A few months ago I read a most intriguing, intellectually challenging book that provides incredible insight on how people think. Written by Daniel Kahneman, a psychologist who won the 2002 Nobel Prize for Economics, Thinking, Fast and Slow is an amazingly informative read if you’re remotely interested in how people think and make decisions, and why. Based on Kahneman’s several decades of professional research, the book is also an incredibly difficult read that will make you painfully aware of just how lazy your System 2 can be. So what does this all have to do with my insulting imperative in the title? Did you catch the part about him being a psychologist who won the Nobel in Economics? In part it’s because Kahneman’s research stood all of modern accepted economic theory on its ear.
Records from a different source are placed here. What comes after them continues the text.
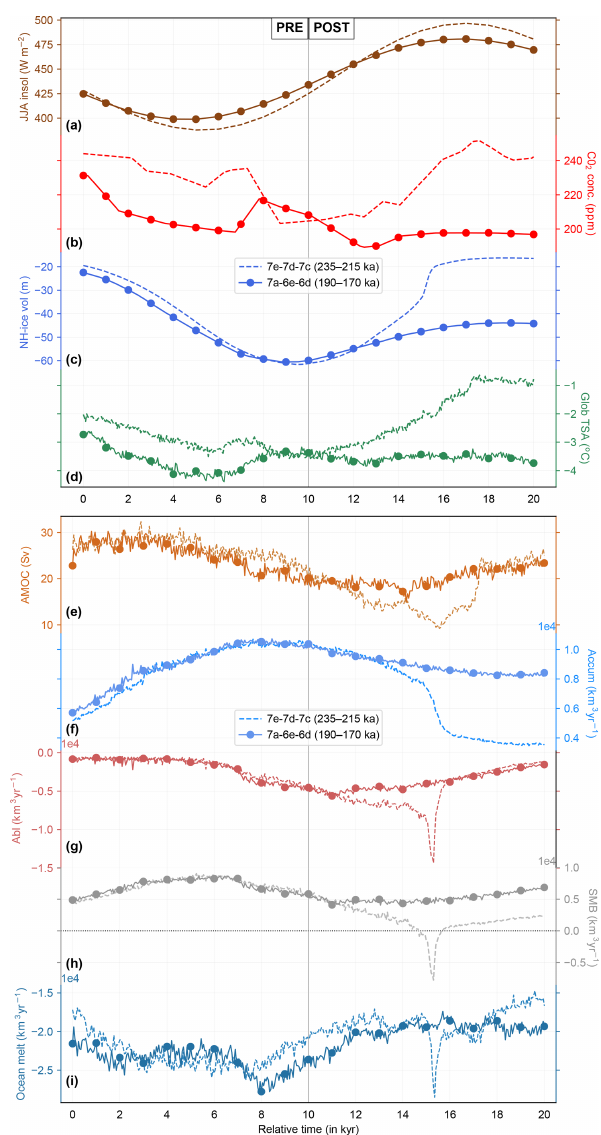
Figure 6. Comparison between two glacial inception scenarios. Different variables over two 20kyr periods (relative time) during pre-inception (left half) and post inception (right half) over the Northern Hemisphere are plotted. Variables from the earlier period (235–215ka) are plotted in dashed lines, while that of the later pe- riod (190–170ka) are plotted in circled solid lines. (a) JJA mean insolation at 65 ◦ N (Wm − 2 ; Laskar et al., 2004). (b) CO 2 con- centration (ppm; Lüthi et al., 2008). (c) Simulated Northern Hemi- sphere ice volume, in sea level equivalents (m). (d) Global aver- age surface temperature anomaly ( ◦ C). (e) Temporal evolution of AMOC (Sv). (f) Net integrated accumulation rate over Northern Hemisphere ice (km 3 yr − 1 ). (g) Net integrated surface melt rate over Northern Hemisphere ice (km 3 yr − 1 ). (h) Net integrated sur- face mass balance over the Northern Hemisphere ice (km 3 yr − 1 ). (i) Net integrated subshelf melt rate over Northern Hemisphere (km 3 yr − 1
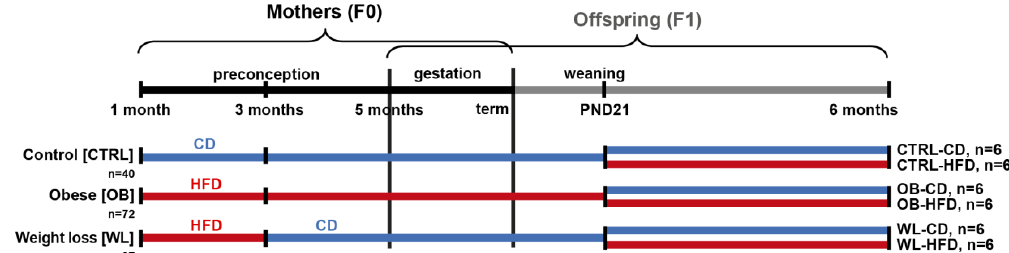
Figure 1. Animal model of preconception maternal weight trajectories . C57BL/6J F0 females were fed a control diet (CD, blue), a high-fat diet (HFD, red) or an HFD for two months and then switched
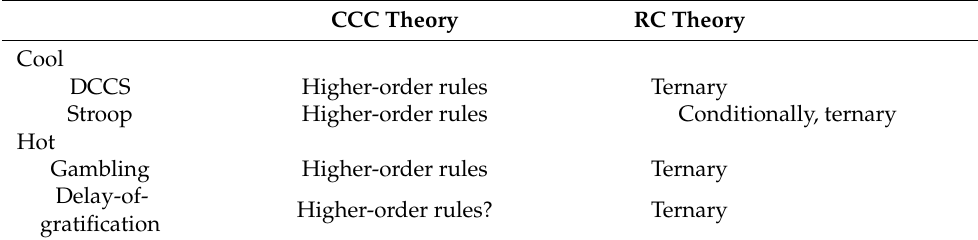
Table 2. Cognitive complexity of cool and hot EF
See, economics is based on an assumption that humans are rational decision-makers. Kahneman proves that assumption is glaringly false. You are irrational (and so am I). Worse than that–we like it that way.
So what, you say? Well, for starters, your irrationality causes you to make some really poor decisions. I won’t attempt to try to summarize all of a 498 page book on how people think, but one concept Kahneman and other students of decision-making have explored is extremely relevant today. I’ve been struggling for quite some time to understand why large numbers of extremely intelligent people who I know (and many more that I don’t) can be so easily deceived by information, statistics, and sound bites that are sensational and powerfully emotive, that with minimal basic research will prove to be manipulatively misleading, if not totally inaccurate. Kahneman, and those who have built upon his research, have given description and supportive research to a behavioral bias that I have observed on my own: our human tendency is to look for evidence to support what we already believe, and to avoid or discount any evidence which contradicts our beliefs. Referred to in decision-making as the supporting evidence bias, variants also appear in scientific research (the systematic positive bias).
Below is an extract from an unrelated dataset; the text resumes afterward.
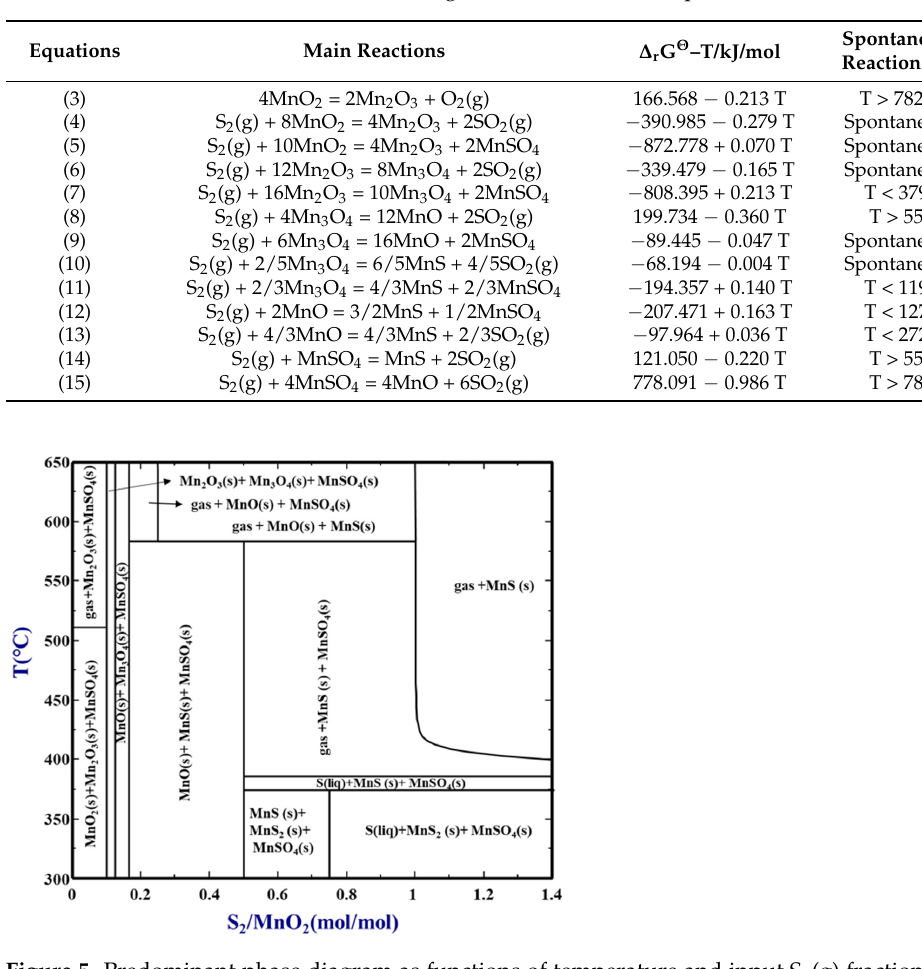
Table 2. Main reactions and their Gibbs energies as a function of temperature.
Two (potentially) big problems here:
1) WYSIATI: Kahneman identifies a phenomenon in thinking that he refers to as “What You See Is All There Is.” When operating in our “fast-thinking” mode (System 1), we tend to make snap, intuitive decisions based on the information readily at hand, as if that’s all the information that exists. Unfortunately, it’s those things that we don’t know about which can often cause us the most harm (as former SecDef Donald Rumsfeld so famously and accurately opined).
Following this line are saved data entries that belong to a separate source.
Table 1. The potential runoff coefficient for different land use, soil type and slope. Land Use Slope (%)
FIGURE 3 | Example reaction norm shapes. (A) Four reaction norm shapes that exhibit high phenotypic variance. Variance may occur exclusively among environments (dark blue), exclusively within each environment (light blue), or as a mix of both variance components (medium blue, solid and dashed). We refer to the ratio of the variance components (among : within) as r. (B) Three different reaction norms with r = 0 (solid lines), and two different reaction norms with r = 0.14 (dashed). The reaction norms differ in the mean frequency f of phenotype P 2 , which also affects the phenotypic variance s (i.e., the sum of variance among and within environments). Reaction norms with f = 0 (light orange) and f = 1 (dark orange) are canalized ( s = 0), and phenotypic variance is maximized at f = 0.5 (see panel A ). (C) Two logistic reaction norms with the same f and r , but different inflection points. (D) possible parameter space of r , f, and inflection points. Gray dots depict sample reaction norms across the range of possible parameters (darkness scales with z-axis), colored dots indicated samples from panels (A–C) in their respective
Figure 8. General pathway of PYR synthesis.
Example: A school teacher living in the Midwest earns $30,000 per year. In an effort to improve her standard of living, she seeks teaching jobs in other parts of the country, and takes a job teaching in Bush Alaska paying $60,000 per year. While expecting to double her income and her standard of living, she fails to take into account that the cost of basic necessities in Bush Alaska can be double to quadruple the cost of the same items in the Midwest. By failing to consider the unknowns, and failing to seek evidence to disprove her assumptions, she inadvertently lowered her standard of living.
2) Failing to seek contrary information can lead to inaccurate results: A more clinical example here.
“Students were given the sequence of numbers 2, 4, 6 and told to determine the rule that generated the numbers. To check hypotheses, they could choose a possible next number and ask whether that number was consistent with the rule. Most students asked whether a next number “8” would be consistent with the rule. When told it was, they expressed confidence that the rule was, “The numbers increase by 2.” Actually, the rule was, “Any increasing sequence.” A better test would have been to check whether a next number incompatible with the hypothesis (e.g., “7”) was consistent with the unknown rule.”
In other words, you’re irrational. But so am I, and Dr. Kahneman even acknowledges that he is too. Now you’re aware that you have a problem-what are you going to do about it? Here’s what I have done:
1) Make it a habit when facing difficult, important, or costly decisions, to deliberately seek to disprove my preferred position. This is incredibly difficult to do, but it’s powerful. First, though, I have to acknowledge I have a bias, and make a concerted effort to set the bias aside while I attempt to prove the opposite.
2) Deliberately seek experiences that are outside my comfort and familiarity (within reason here…). Read things I disagree with. Listen to both Fox News and MSNBC. Better yet, seek primary sources to understand the full details of what was said or written, not just the selectively re-broadcast sound bites. Cultivate friendships with people who believe differently than me. Notice I said “friendships.” They’re my friends. I love and respect them. I get to know them for who they are, and I appreciate them. Then when I find myself in disagreement with them over an idea, I can more readily seek first to understand and appreciate their position, even if I still disagree. Sometimes, I even find out that I’m less than fully informed!
3) Assume that I don’t have all the information, and when I find that I am dumbfounded by the stupidity of others who can’t see the solution that is so right and obvious to me, recognize that I am almost assuredly operating under WYSIATI.
I’ll leave you with what is arguably my favorite quote from almost 500 pages of deep, intriguing thoughts: “We know that people can maintain an unshakable faith in any proposition, however absurd, when they are sustained by a community of like-minded believers” (Kahneman, 217).
Supporting evidence bias is inherently irrational, and it’s hurting our culture today. I want to think better.